With Haven and Beacon leading the way we cruised past the first mile marker in 6:45, a very fast pace for me. The course then ascended a moderate hill and Bailey’s owner exlaimed “Uh oh Bailey, daddy’s not feeling too good!” and sure enough, he began to fall back as my dogs pulled me upward. Going down the hill my feet were burning – I realized that I hadn’t tied my shoelaces tight enough and the soles of my feet were sliding along the bed of my shoe.

Mile two was the beginning of an undulating portion of the course, most of which was run on paved pedestrian paths. With nobody to chase, Haven and Beacon slowed their pace and were no longer pulling me up the hills. Around mile 2.5 Bailey and her owner caught up with us and we ran side-by-side for the next half mile. This time we didn’t say anything as we all needed to conserve our oxygen.

Somehow I must’ve programmed my dogs for a 5K distance (maybe they read my blog?) because soon after we passed the third mile marker (in 21:50, not bad!) they slowed waaaay down. Bailey and her runner kept their momentum going and pulled steadily away from us as I was forced to drag Haven and Beacon forward! Those lazy dogs. 🙂 Finally they realized I wasn’t going to stop and they ran beside me the rest of the way.

We passed some pedestrians going the opposite way to relayed to me that the guy ahead of me “was very concerned that I would catch him”, but I told them he had nothing to worry about. Not only were my dogs worn out, I was out of energy as well and we struggled most of the last mile. After passing Amanda with her camera, we finally reached the finish line! Sure enough Bailey had won and Haven and Beacon shared second place just one minute behind in 30:29. It was about five minutes until the next runners began showing up. Walkers continued to trickle into the finish for the next hour.

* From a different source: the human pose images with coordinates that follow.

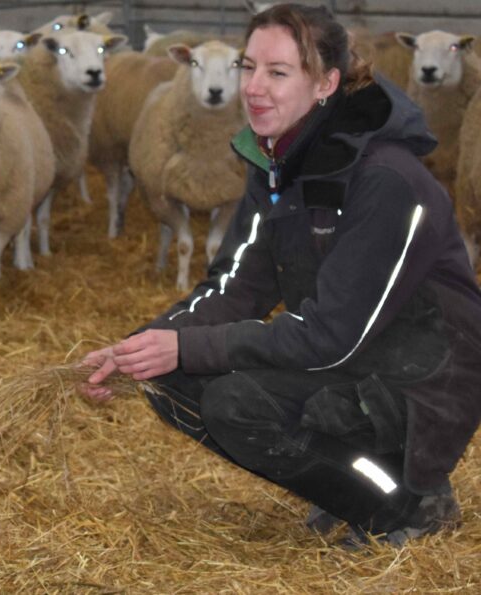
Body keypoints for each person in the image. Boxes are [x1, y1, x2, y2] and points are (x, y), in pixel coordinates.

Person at [82, 3, 481, 546]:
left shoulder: (386, 181)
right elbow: (235, 286)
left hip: (426, 371)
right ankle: (351, 486)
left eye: (277, 72)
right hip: (355, 353)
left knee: (235, 403)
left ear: (325, 83)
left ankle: (405, 501)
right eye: (248, 67)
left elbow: (331, 337)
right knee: (169, 382)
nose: (253, 87)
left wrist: (190, 349)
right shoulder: (278, 165)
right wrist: (140, 349)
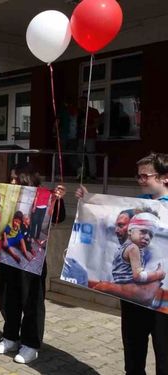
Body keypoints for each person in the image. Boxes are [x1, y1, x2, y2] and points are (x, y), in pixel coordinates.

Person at [77, 152, 168, 375]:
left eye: (145, 176)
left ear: (165, 177)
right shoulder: (137, 205)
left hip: (164, 300)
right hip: (134, 297)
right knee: (133, 351)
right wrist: (89, 200)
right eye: (138, 176)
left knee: (165, 356)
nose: (140, 181)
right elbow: (107, 220)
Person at [0, 164, 66, 364]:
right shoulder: (7, 194)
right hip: (7, 258)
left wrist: (58, 200)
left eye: (16, 178)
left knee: (31, 301)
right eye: (11, 178)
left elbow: (57, 218)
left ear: (27, 178)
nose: (12, 182)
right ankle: (10, 336)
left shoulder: (43, 195)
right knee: (8, 298)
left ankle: (30, 344)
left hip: (31, 265)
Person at [111, 212, 165, 285]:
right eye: (143, 231)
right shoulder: (133, 248)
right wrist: (158, 274)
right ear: (130, 231)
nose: (147, 238)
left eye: (150, 235)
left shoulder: (122, 248)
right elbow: (138, 276)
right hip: (127, 289)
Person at [77, 96, 100, 180]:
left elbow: (97, 123)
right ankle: (81, 175)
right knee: (80, 156)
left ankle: (92, 175)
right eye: (80, 102)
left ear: (87, 102)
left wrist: (88, 127)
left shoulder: (93, 111)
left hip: (90, 137)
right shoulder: (78, 112)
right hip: (80, 137)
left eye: (83, 102)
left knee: (90, 155)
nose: (81, 103)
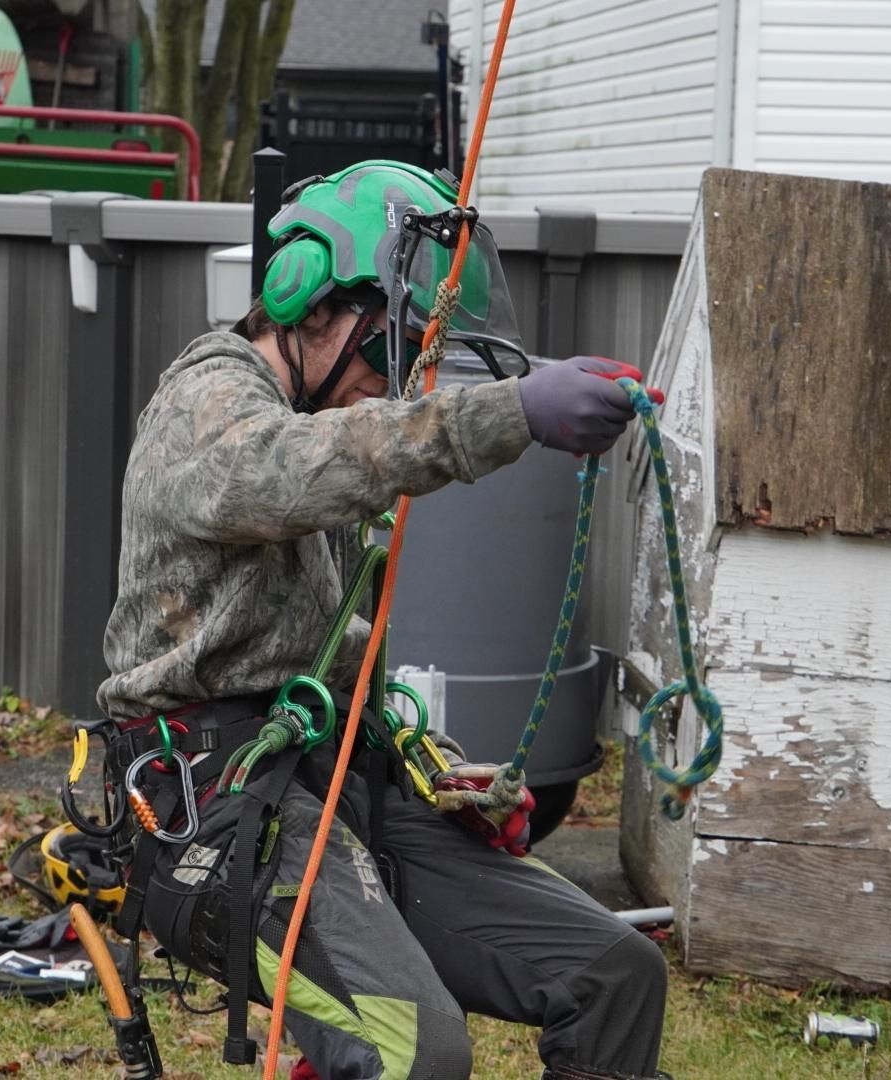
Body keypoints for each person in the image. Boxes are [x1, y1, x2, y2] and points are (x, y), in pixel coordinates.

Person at [98, 160, 670, 1080]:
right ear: (305, 298)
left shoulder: (319, 412)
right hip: (211, 813)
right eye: (384, 348)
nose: (396, 381)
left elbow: (339, 661)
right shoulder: (207, 404)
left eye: (414, 357)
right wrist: (508, 414)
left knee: (615, 974)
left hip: (341, 789)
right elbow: (294, 466)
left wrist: (438, 769)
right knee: (416, 1053)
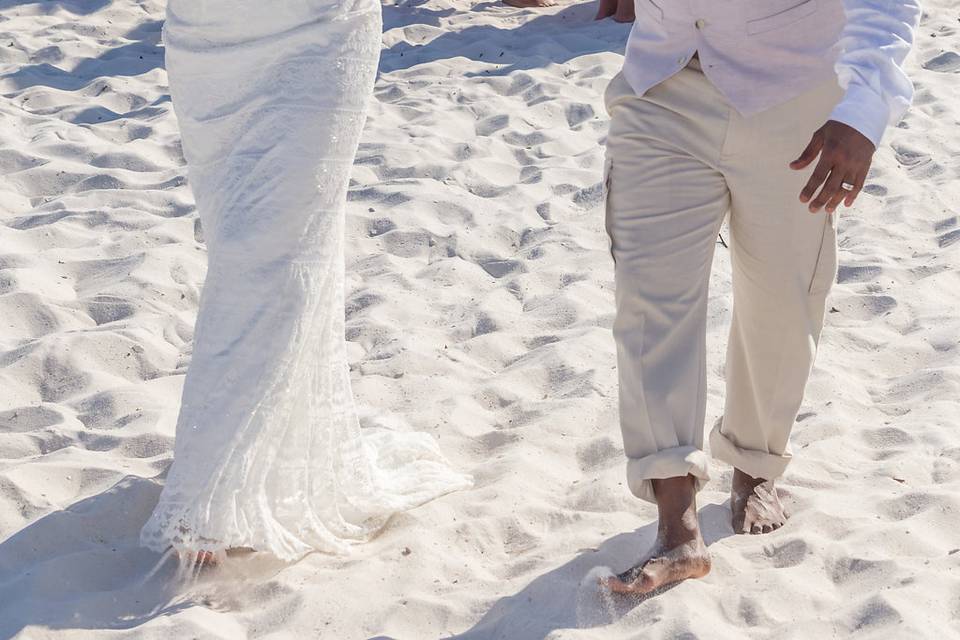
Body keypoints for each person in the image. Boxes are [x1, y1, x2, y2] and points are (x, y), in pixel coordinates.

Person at [595, 0, 921, 594]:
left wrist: (864, 109)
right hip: (659, 84)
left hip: (793, 100)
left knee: (782, 299)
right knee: (648, 298)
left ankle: (756, 463)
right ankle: (677, 522)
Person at [140, 0, 471, 567]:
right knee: (238, 246)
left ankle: (213, 507)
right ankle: (248, 460)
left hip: (320, 29)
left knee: (267, 252)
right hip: (206, 38)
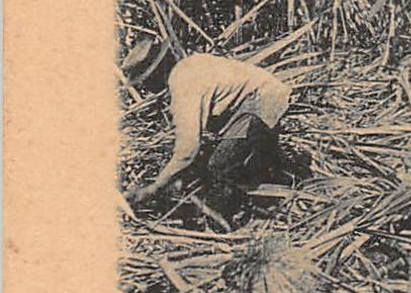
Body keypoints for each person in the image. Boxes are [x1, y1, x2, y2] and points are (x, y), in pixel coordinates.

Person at [123, 39, 302, 213]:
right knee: (246, 158)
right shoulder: (190, 64)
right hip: (268, 92)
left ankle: (223, 224)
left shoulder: (183, 85)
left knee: (220, 165)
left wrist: (155, 187)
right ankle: (282, 193)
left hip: (261, 101)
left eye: (145, 81)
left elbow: (187, 151)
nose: (147, 88)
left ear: (155, 74)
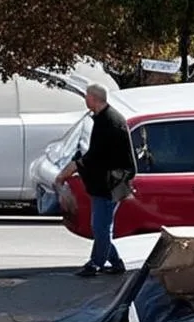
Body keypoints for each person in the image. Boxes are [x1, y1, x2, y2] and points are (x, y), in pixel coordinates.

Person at [54, 83, 135, 278]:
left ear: (93, 98)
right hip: (108, 180)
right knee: (100, 226)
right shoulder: (105, 118)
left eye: (86, 97)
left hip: (111, 182)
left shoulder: (109, 122)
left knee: (101, 226)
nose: (85, 100)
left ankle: (96, 263)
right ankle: (115, 262)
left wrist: (68, 171)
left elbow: (95, 156)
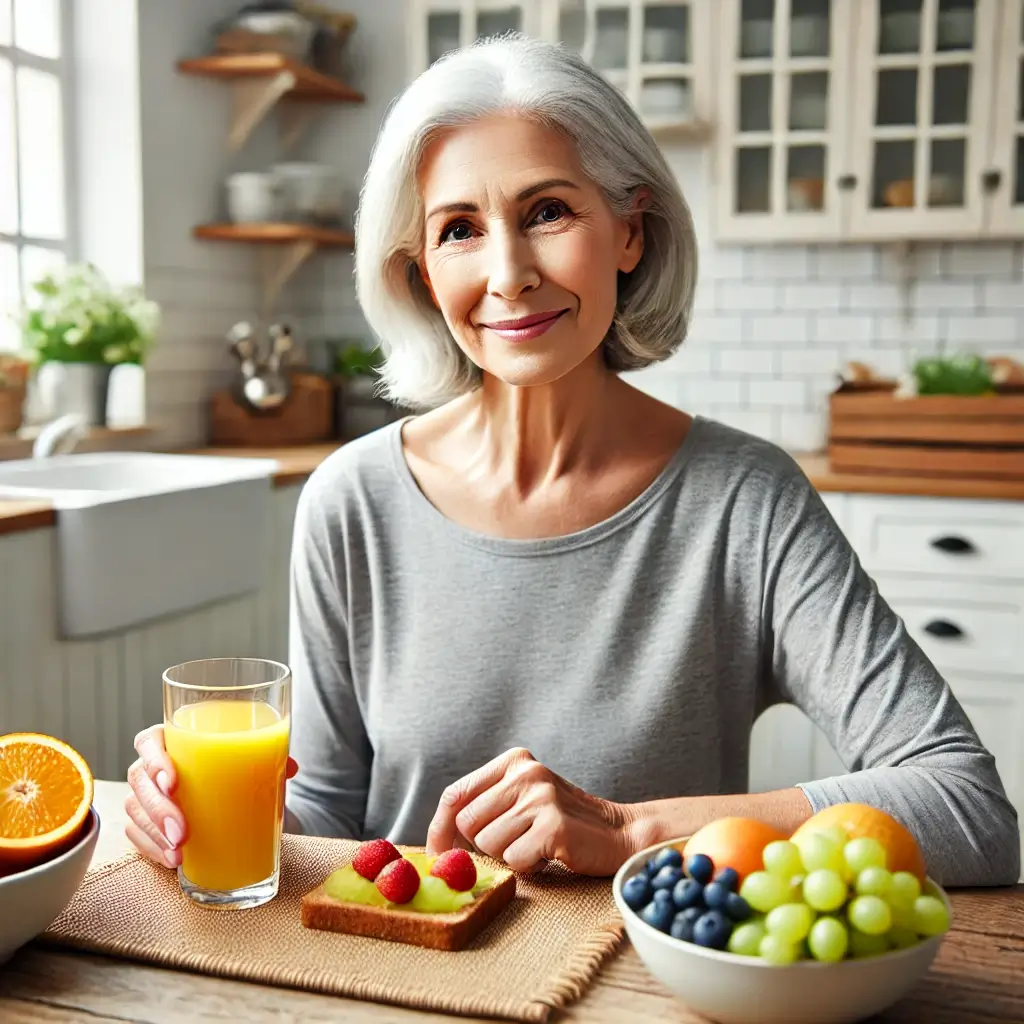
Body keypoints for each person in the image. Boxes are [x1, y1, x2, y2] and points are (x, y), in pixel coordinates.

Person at [126, 36, 1020, 887]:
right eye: (459, 229)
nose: (509, 271)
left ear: (630, 232)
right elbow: (326, 820)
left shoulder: (747, 502)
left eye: (548, 212)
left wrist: (636, 830)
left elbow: (970, 807)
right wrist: (204, 819)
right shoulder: (348, 502)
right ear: (420, 274)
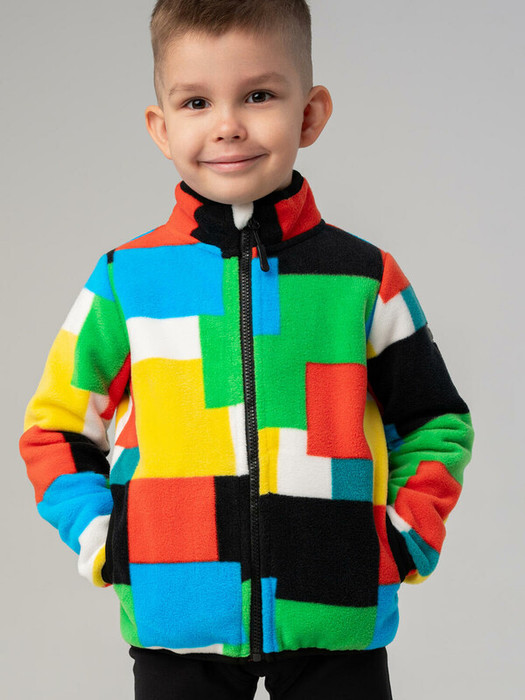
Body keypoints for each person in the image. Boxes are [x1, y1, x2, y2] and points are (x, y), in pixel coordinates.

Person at [18, 1, 475, 698]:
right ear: (161, 128)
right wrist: (105, 541)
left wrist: (405, 538)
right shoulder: (125, 282)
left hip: (336, 609)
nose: (227, 124)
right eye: (196, 102)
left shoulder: (363, 279)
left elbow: (435, 420)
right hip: (176, 611)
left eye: (258, 95)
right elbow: (55, 430)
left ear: (309, 114)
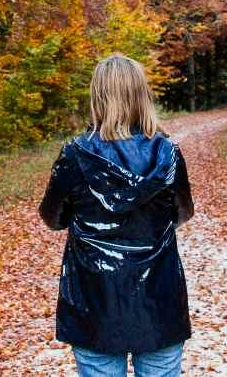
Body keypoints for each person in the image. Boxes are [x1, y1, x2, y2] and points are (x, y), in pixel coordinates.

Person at [38, 53, 194, 377]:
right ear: (142, 96)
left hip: (94, 301)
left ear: (97, 97)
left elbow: (53, 218)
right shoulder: (168, 153)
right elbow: (182, 214)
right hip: (158, 300)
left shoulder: (75, 155)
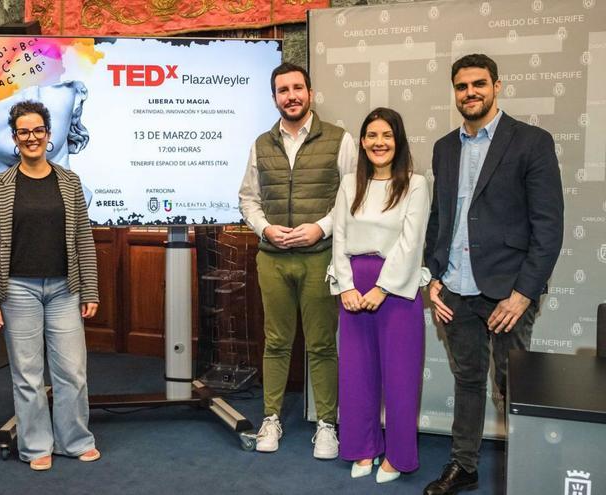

The organizers thought of everything, providing water (for both humans and canines), bagels, bananas, donuts, and dog treats for the finishers. Haven and Beacon eagerly helped themselves to some water while I shared a banana with Haven. After eating my peanut-covered donut, the dogs both got some treats and then finally I remembered to drink some water myself. Once we got home Amanda had the three of us pose for the obligatory post-race photo, all sporting our event t-shirt and bandanas. Haven and Beacon are now fast asleep at my feet. 🙂 What a fun race!